After some fierce battles, proponents of the tighter rules have achieved some success in pushing through measures that will force banks to reduce risk. The Federal Reserve on Tuesday published draft regulations that draw heavily on the agreements reached in Basel. But there is a long phase-in period that the banking industry could use to try to water down the rules. And many economists fear that the new regulatory regime still allows banks to take outsize risks.

Flaws in earlier Basel rules, known as Basel II, allowed the financial crisis to gather in the first place, many economists say, enabling the illusion that banks were comfortably cushioned against risk. In fact, the banks had badly underestimated the malignant potential of their holdings. Faulty regulation also worsened the European sovereign debt crisis, assigning government bonds virtually zero risk. That encouraged banks to extend billions in credit to countries like Greece and Italy, setting up a dangerous correlation between the solvency of countries and the health of banks. The thinking, in effect, was “Why imprison capital to insure against losses that were unlikely ever to happen?”

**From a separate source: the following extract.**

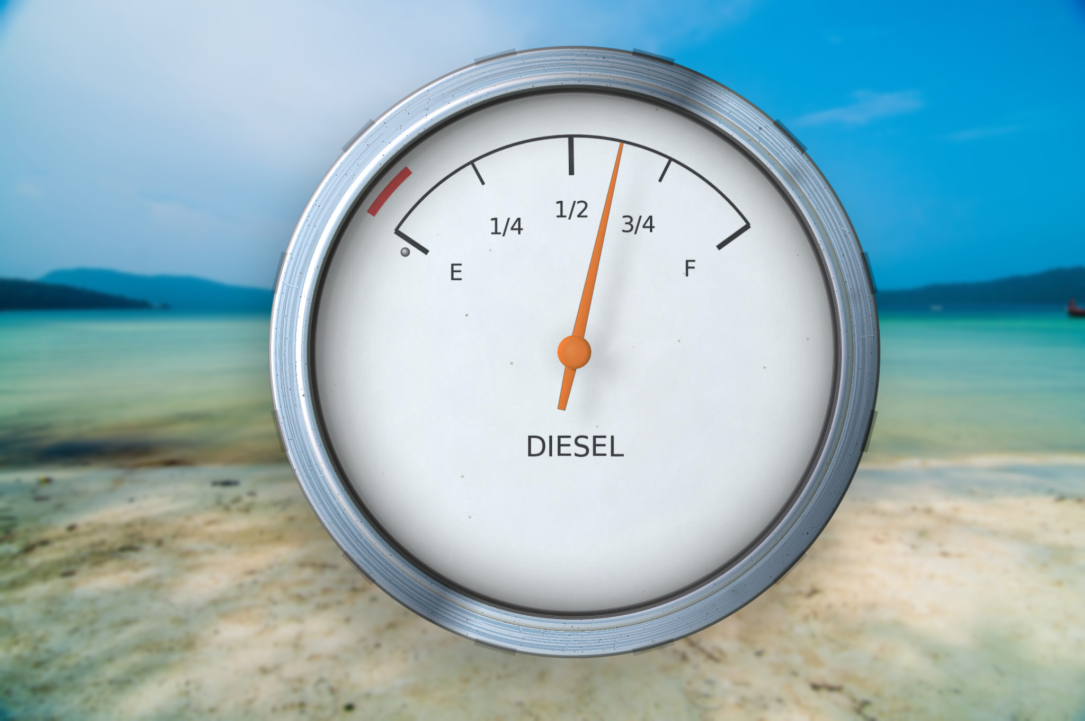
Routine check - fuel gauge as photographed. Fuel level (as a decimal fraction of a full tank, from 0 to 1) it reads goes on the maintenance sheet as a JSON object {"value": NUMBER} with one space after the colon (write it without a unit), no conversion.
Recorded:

The technical term was “risk weighted assets.” It was as if a homeowner only had to make a down payment on the part of a house that might catch fire. Other parts of the property, like the swimming pool and the lawn, would not count.

The flaws in this model became obvious in the days after investment bank Lehman Brothers collapsed in 2008. Banks that appeared to be well capitalized discovered that they had hugely underestimated risk. Derivatives tied to the United States real estate market, with top credit ratings, suddenly became impossible to sell and effectively worthless.

One of the most vivid examples was right around the corner from Mr. Hildebrand’s office in Zurich, the Swiss bank UBS. In the years before the crisis, UBS was, on paper, one of the best capitalized banks in the world. But in the course of 2008 UBS rapidly depleted its cushion as it absorbed losses from investments in the American real estate market.